19 August 2013, Harare – Residents of Zimbabwe capital, Harare, are up in arms against the national power utility, the Zimbabwe Electricity Authority, Zesa, following increased load-shedding, which has seen many going for hours without electricity.
The power utility has in the past two weeks intensified power cuts in most suburbs of Harare, triggering an uproar among residents who have since turned to paraffin and firewood for lighting and cooking.
Areas including Mabelreign, Dzivaresekwa, Budiriro, Eastlea, Parktown, Belvedere and Glen Norah A and B have been going without power from 5am to around 9pm.
Harare’s Central Business Centre, CBD, has also not been spared, with some leading supermarkets complaining about prolonged power cuts that have seriously affected their business operations.
Last Thursday, a supermarket at Joina City in Harare was confronted by angry customers who failed to get their lunch due to the power cuts.
A senior employee at the supermarket said power had been switched off on Wednesday night and continued into Thursday.
Alternative power from a generator was erratic, as it kept on switching off, plunging the whole supermarket into darkness.

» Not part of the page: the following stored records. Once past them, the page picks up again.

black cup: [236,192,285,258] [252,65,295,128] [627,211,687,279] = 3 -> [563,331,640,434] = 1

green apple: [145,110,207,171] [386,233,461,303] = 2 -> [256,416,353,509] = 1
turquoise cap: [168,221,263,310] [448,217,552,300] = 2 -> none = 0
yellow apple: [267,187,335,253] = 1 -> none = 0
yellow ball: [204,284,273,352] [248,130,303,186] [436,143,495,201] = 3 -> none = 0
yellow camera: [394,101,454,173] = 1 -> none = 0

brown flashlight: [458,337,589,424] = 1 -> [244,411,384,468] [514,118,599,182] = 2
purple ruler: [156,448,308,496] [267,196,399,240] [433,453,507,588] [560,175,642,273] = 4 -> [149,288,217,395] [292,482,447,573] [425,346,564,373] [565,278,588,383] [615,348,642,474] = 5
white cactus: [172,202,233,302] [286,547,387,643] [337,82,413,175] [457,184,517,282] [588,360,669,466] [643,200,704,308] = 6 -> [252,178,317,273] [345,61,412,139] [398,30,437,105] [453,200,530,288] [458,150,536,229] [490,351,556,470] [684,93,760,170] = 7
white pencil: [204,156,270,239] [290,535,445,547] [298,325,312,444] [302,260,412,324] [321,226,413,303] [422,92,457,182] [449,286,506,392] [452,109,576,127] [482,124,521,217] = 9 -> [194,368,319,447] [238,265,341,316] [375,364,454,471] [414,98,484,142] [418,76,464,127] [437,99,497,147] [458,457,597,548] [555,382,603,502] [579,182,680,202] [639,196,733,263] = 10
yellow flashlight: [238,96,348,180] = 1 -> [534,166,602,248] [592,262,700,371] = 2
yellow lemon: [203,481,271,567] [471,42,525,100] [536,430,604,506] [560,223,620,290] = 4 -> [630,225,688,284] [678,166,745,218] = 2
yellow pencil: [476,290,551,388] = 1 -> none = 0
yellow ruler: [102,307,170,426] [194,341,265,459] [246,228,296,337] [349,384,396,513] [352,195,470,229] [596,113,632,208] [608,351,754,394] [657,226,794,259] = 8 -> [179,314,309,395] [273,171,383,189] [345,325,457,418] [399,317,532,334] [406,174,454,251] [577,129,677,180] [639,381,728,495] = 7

“This is poor business conduct. This shop gets a lot of money, but they are failing to have a sound back-up power facility. What kind of a service is this?” a disgruntled customer said.
Some residents said they were surprised that the power cuts came soon after elections when there are talks that some politicians wanted Zesa to scrap all debts dating back to February 2009, when the country started using multiple currencies.
Speculation is now rife that the load-shedding could be an act of resistance on Zesa’s part to the slashing off of bills, as directed by some senior government officials.
Vice-President Joice Mujuru has vigorously campaigned for the scrapping of the bills, as has been done with council water bills.
“It is too much of a coincidence that soon after the announcement by some government officials that Zesa should also follow suit and write off bills, there is sudden load-shedding all over,” said a pensioner from Milton Park.